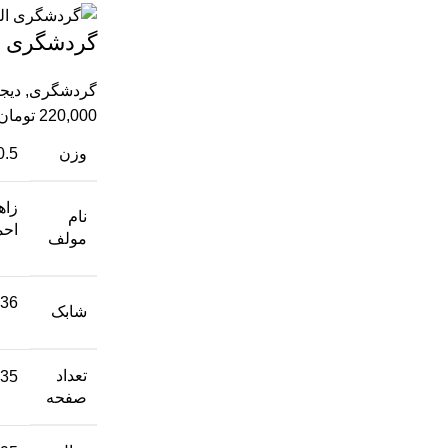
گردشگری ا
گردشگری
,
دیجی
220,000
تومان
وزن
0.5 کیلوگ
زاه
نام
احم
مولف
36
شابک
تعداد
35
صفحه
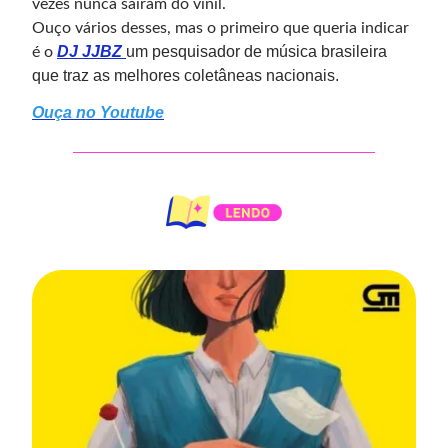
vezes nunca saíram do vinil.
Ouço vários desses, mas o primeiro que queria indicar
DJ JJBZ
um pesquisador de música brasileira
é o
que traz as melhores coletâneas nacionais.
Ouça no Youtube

________________

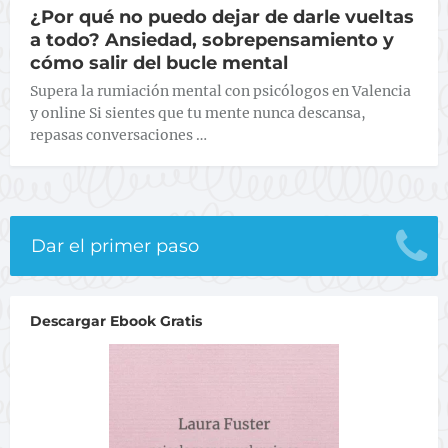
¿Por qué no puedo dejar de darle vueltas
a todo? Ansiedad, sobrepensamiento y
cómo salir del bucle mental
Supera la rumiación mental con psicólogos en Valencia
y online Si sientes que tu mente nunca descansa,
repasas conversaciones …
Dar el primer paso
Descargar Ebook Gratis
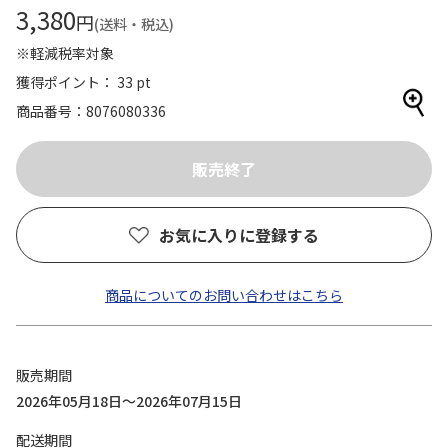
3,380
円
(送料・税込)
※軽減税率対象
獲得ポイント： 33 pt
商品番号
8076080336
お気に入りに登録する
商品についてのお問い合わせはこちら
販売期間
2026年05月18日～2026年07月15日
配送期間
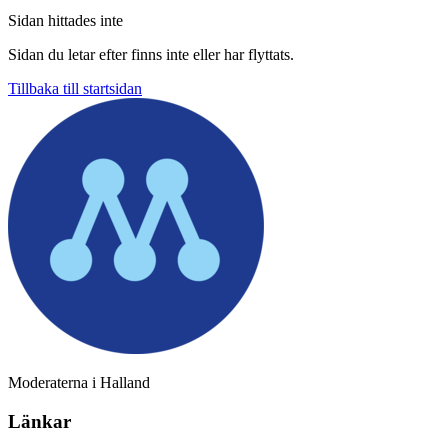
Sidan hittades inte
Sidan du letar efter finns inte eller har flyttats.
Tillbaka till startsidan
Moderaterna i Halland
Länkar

________________

▸ Required action:
Please retype the rows from the line containing "vezes nunca saíram do vinil." through the line containing "Ouça no Youtube", including both of those lines.

▸ Answer to this problem:
vezes nunca saíram do vinil.
Ouço vários desses, mas o primeiro que queria indicar
DJ JJBZ
um pesquisador de música brasileira
é o
que traz as melhores coletâneas nacionais.
Ouça no Youtube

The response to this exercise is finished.